Event Dates: 13 – 16 September 2015
College Court Conference Centre
Leicester LE2 3UF
The Carceral Archipelago: Transnational Circulations in Global Perspective, 1415-1960
Eva Mehl (North Carolina) – Transportation of Mexican Recruits and Vagrants to the Philippines: Relationships of Power in the Periphery of the Spanish Empire, 1765-1811
Between 1765 and 1811, Mexico City sent to Manila, Philippines about 4,000 Mexicans, including recruits and vagrants who had been sentenced to military service or public works. At this time, the Spanish empire was undertaking a military overhaul of its overseas possessions in the Pacific.

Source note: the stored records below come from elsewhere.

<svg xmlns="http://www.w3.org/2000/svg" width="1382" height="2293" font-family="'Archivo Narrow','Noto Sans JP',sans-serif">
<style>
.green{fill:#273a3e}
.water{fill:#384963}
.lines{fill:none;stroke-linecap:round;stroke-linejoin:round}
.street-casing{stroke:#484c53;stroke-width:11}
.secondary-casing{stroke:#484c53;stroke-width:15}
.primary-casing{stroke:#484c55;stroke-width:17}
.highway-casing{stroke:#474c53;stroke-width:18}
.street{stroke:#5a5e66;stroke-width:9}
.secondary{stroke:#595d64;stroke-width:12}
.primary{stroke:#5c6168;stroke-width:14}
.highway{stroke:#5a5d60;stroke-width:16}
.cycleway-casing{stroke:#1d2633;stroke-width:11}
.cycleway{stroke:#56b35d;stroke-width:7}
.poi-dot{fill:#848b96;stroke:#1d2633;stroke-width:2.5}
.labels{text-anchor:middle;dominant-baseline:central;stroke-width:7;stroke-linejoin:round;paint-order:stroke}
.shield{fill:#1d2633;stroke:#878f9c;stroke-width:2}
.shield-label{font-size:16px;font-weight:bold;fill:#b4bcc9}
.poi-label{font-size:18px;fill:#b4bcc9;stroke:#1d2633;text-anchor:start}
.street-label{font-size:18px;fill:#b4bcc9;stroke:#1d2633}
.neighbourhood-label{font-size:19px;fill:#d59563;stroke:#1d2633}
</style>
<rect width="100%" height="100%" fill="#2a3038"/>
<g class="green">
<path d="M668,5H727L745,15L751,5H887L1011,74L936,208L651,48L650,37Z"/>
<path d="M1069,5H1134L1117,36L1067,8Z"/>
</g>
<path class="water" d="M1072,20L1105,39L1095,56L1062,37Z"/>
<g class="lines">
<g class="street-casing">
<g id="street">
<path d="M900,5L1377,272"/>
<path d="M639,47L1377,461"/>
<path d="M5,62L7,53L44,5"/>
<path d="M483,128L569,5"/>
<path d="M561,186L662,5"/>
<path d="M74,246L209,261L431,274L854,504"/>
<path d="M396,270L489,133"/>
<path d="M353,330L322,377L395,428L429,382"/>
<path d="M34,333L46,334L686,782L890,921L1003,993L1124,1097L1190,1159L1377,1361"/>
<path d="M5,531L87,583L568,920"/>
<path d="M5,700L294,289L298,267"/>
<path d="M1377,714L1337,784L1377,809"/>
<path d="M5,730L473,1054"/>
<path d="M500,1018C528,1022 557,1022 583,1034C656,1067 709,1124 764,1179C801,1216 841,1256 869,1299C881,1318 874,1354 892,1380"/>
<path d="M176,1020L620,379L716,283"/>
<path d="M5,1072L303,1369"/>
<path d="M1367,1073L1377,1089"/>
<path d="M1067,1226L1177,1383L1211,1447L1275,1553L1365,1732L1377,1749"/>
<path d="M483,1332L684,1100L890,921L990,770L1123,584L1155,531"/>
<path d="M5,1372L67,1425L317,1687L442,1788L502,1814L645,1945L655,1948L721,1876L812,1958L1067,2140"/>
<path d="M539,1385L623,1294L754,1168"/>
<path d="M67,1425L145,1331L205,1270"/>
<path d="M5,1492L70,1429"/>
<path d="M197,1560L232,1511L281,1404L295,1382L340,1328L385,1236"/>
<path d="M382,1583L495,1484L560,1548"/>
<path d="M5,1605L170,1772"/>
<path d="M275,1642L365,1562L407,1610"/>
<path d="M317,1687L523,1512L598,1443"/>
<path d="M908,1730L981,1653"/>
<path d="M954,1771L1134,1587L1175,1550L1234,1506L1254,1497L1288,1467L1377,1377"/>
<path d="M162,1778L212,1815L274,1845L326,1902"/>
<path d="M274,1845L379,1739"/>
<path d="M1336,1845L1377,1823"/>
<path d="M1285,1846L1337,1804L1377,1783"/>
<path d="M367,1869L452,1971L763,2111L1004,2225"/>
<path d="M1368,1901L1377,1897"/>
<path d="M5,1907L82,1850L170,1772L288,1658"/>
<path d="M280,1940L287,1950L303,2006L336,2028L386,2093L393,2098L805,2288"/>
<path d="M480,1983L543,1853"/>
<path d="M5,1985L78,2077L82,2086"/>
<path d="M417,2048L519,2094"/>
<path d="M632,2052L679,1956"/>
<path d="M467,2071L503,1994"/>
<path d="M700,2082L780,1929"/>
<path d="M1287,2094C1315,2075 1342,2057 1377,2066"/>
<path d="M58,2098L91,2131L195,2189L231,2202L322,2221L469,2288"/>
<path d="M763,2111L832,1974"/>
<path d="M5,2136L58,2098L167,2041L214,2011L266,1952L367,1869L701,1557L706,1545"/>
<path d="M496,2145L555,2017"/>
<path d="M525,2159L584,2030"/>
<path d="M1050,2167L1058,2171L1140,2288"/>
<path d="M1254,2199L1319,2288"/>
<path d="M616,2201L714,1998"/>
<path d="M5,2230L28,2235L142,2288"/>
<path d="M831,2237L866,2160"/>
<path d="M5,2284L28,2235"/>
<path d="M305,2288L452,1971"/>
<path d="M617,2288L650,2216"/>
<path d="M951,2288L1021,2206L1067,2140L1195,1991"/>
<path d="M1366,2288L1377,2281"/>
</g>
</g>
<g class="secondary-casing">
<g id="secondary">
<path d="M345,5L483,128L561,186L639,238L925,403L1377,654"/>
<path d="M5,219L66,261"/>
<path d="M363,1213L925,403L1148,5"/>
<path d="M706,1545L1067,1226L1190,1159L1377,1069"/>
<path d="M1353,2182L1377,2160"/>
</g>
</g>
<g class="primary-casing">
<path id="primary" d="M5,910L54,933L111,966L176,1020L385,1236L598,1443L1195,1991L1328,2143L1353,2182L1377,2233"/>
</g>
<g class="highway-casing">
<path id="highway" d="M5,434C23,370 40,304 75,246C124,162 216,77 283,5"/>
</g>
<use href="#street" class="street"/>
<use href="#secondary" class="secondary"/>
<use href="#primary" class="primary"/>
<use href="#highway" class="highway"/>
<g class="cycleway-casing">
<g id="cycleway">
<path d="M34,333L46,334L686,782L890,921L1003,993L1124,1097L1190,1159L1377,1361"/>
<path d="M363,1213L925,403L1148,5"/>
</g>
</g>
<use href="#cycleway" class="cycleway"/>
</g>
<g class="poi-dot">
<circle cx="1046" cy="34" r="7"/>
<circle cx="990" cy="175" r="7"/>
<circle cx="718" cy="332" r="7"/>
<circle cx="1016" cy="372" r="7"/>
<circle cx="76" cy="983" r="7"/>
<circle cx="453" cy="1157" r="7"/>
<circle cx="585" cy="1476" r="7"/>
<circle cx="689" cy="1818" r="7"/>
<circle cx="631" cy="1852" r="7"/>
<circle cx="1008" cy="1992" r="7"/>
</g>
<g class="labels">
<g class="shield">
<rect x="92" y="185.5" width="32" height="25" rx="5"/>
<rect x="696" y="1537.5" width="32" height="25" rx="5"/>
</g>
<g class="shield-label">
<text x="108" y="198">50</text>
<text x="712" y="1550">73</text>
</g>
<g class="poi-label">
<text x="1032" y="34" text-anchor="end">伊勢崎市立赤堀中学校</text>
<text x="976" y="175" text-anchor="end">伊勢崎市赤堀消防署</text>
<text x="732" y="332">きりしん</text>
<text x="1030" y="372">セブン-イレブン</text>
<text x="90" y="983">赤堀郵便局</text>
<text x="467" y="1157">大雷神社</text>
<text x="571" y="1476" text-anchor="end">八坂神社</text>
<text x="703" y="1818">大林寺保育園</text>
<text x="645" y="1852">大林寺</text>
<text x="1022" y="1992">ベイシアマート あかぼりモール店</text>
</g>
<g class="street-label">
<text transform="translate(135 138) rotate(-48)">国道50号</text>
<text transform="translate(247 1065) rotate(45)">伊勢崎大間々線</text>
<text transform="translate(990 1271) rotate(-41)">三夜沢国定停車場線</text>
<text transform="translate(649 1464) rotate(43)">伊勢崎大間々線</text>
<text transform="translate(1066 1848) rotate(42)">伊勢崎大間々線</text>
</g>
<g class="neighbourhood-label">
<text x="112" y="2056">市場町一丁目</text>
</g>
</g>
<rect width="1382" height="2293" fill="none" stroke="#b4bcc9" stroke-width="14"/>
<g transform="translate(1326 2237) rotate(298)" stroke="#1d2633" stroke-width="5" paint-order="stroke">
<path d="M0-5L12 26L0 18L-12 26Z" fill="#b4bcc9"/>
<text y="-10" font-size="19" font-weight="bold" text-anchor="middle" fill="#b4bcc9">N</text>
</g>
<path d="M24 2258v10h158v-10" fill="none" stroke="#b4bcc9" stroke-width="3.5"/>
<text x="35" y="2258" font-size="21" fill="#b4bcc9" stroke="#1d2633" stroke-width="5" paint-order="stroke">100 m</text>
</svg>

However, viceregal authorities used Manila’s need for military replacements as an outlet to exile individuals who embodied moral attributes despised by the Mexican governing elites. Yet the office of the viceroy was apparently unaware of or unconcerned by the insurmountable difficulties faced by the governor in Manila and his subordinates as they tried to employ these difficult men in defense of the archipelago. By showing that the viceroyalty of Mexico played a central role in sculpting Spain’s relationship with her most remote possession, my study makes a contribution to the scholarship that challenges the interpretation of the absolutist state as absolute. My work argues instead that recognizing a greater degree of local and regional autonomy on the part of viceroys and governors will help us understand how the Spanish Empire was governed. This transportation process also illuminates that the history of the Spanish Philippines is better apprehended by including the history of colonial Mexico, and vice versa. The Philippines have been almost exclusively ascribed to the field of South East Asian history and the historiographical discourse of colonial Mexico –and Spanish America- has largely ignored the role of the Philippines as the far western frontier of the Mexican viceroyalty.